___ Source data

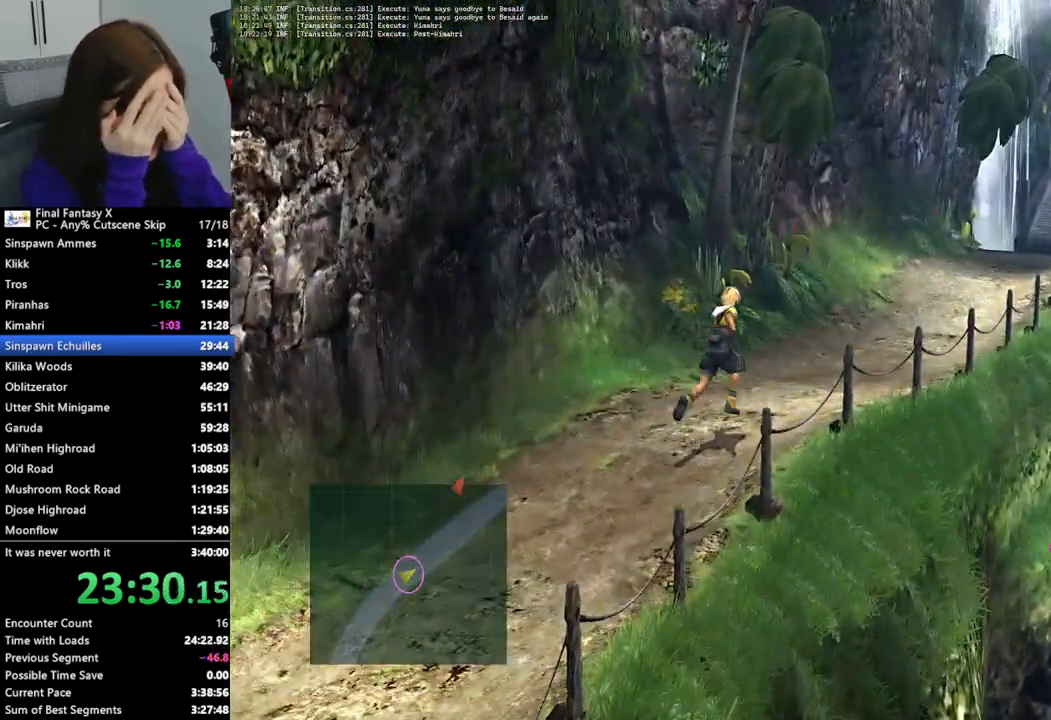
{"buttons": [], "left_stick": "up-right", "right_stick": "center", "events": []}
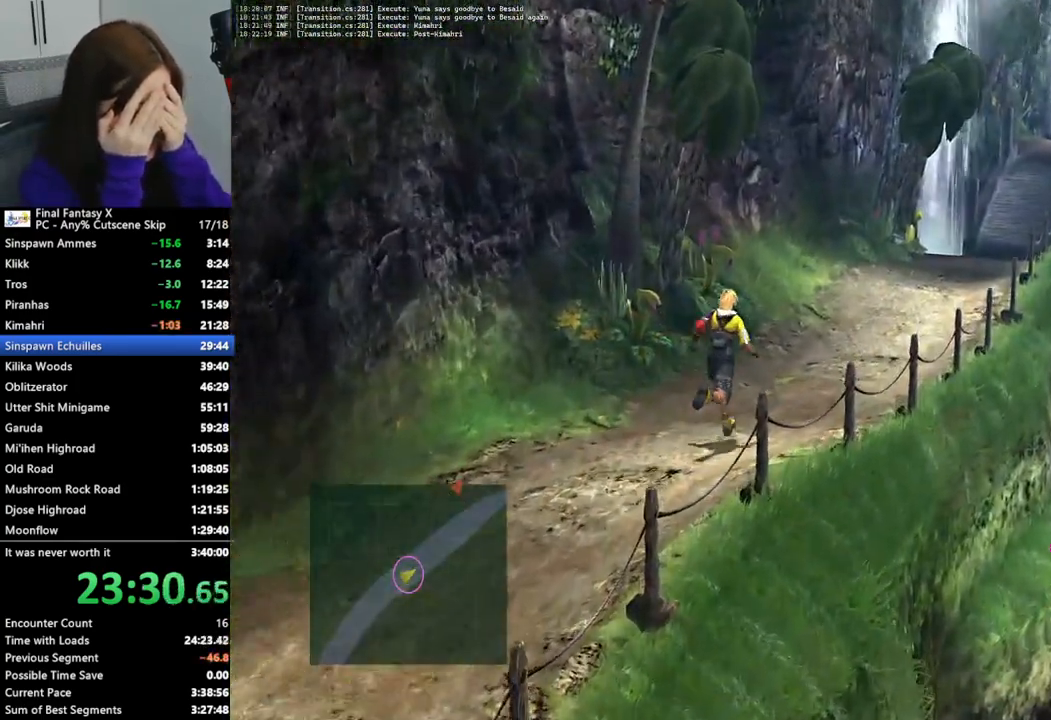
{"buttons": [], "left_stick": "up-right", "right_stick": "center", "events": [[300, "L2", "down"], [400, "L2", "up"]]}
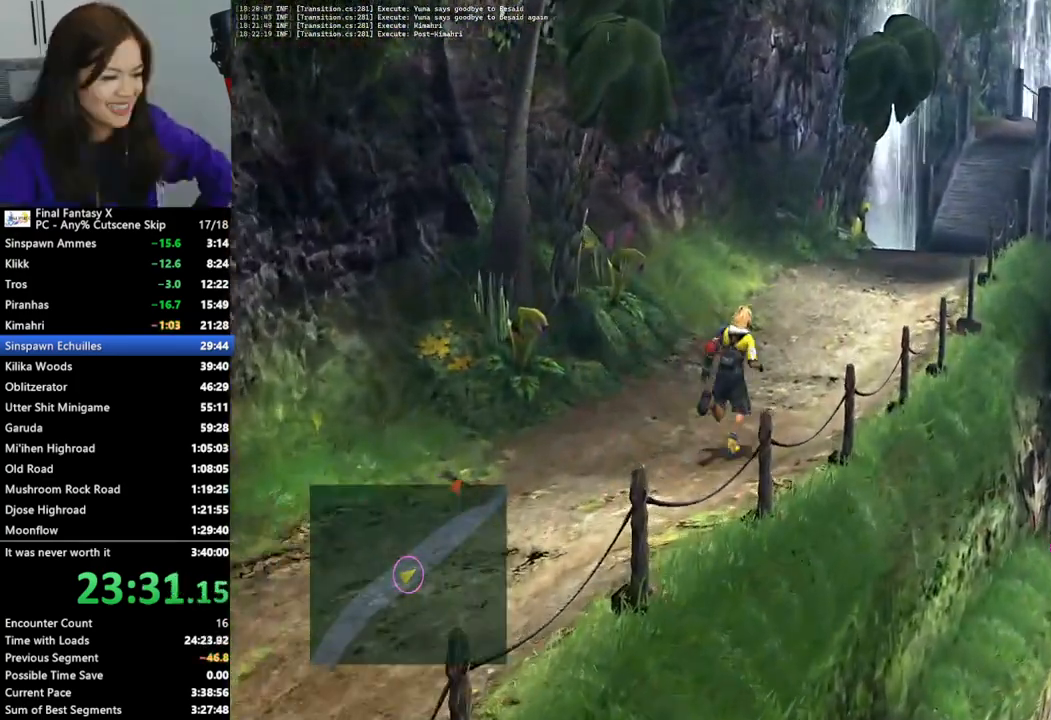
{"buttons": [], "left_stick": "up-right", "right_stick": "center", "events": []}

______
___ Source data

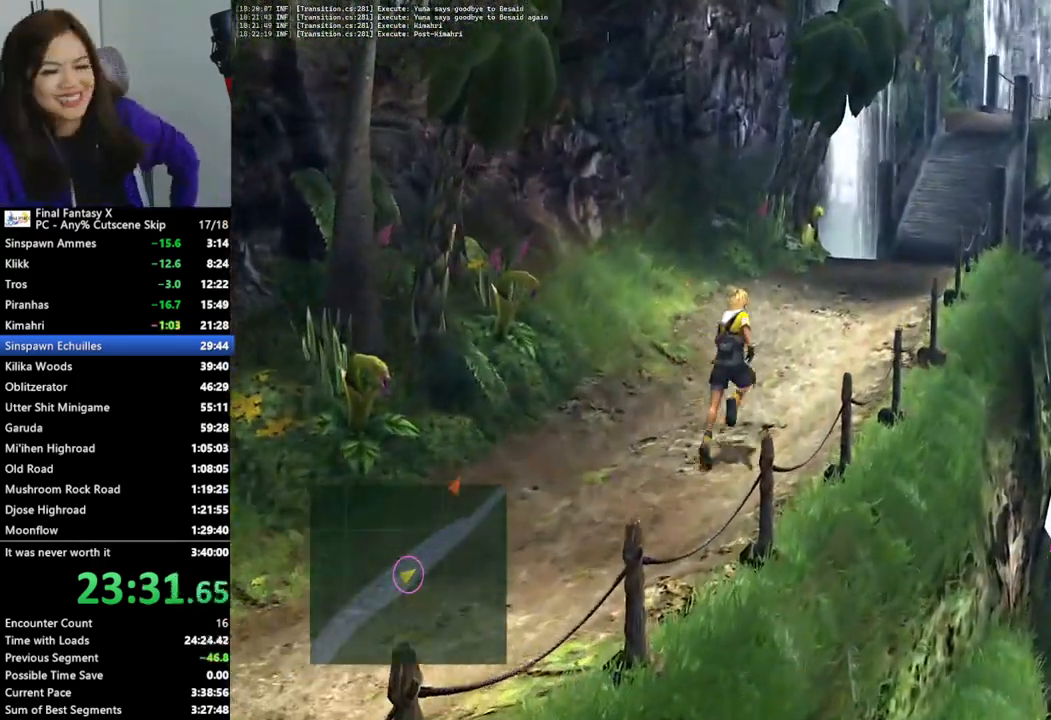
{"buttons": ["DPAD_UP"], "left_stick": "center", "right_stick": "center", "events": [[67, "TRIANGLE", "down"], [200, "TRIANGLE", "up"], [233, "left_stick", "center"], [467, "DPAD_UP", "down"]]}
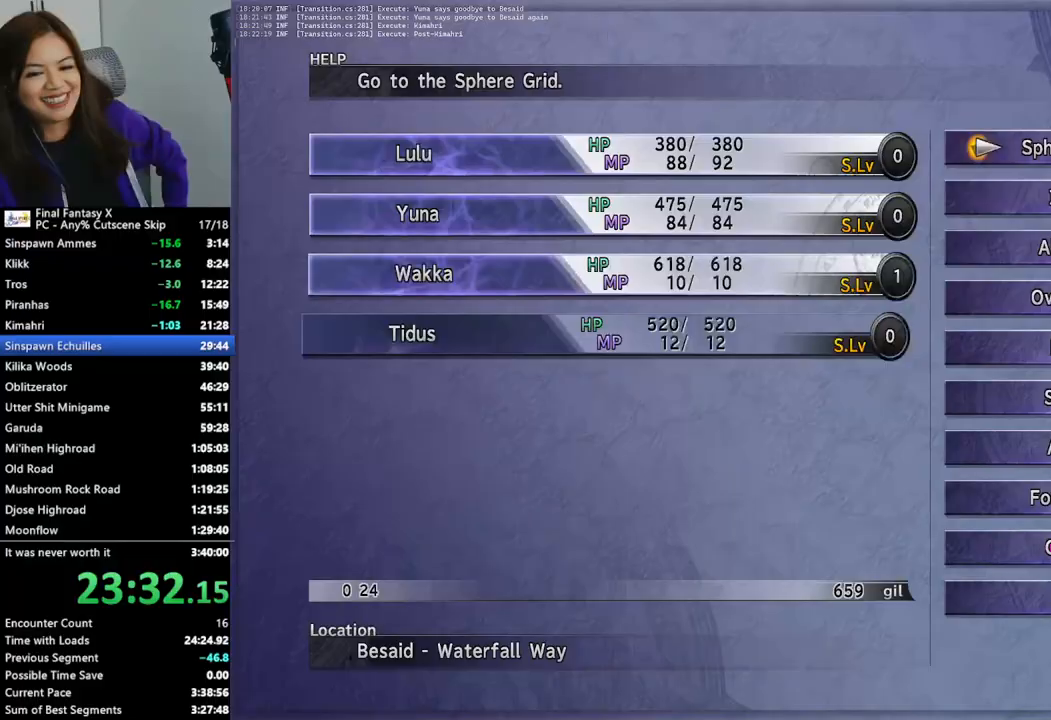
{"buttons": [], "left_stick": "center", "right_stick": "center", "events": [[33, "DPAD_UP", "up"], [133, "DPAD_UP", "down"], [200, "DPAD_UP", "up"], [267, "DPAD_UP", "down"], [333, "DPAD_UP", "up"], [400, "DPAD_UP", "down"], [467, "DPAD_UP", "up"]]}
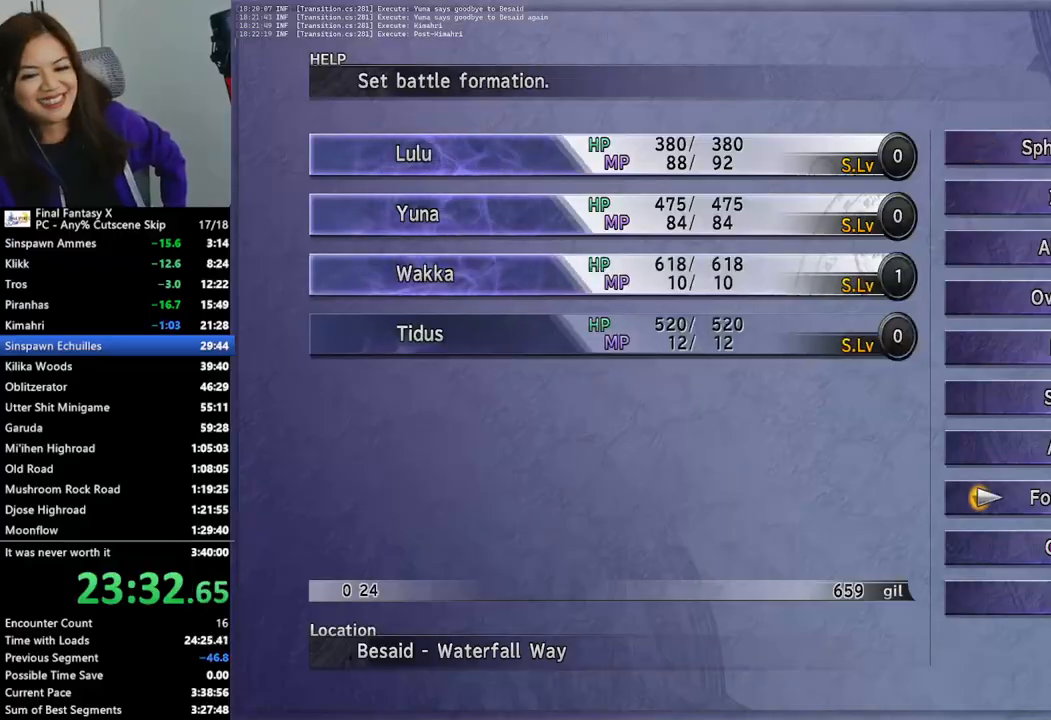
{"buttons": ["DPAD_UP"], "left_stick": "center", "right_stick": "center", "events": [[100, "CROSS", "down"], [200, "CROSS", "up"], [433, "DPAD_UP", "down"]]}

______

## The task:
Go through the listing above and pull out each line containing the word "down".

## Completed exercise:
{"buttons": [], "left_stick": "up-right", "right_stick": "center", "events": [[300, "L2", "down"], [400, "L2", "up"]]}
{"buttons": ["DPAD_UP"], "left_stick": "center", "right_stick": "center", "events": [[67, "TRIANGLE", "down"], [200, "TRIANGLE", "up"], [233, "left_stick", "center"], [467, "DPAD_UP", "down"]]}
{"buttons": [], "left_stick": "center", "right_stick": "center", "events": [[33, "DPAD_UP", "up"], [133, "DPAD_UP", "down"], [200, "DPAD_UP", "up"], [267, "DPAD_UP", "down"], [333, "DPAD_UP", "up"], [400, "DPAD_UP", "down"], [467, "DPAD_UP", "up"]]}
{"buttons": ["DPAD_UP"], "left_stick": "center", "right_stick": "center", "events": [[100, "CROSS", "down"], [200, "CROSS", "up"], [433, "DPAD_UP", "down"]]}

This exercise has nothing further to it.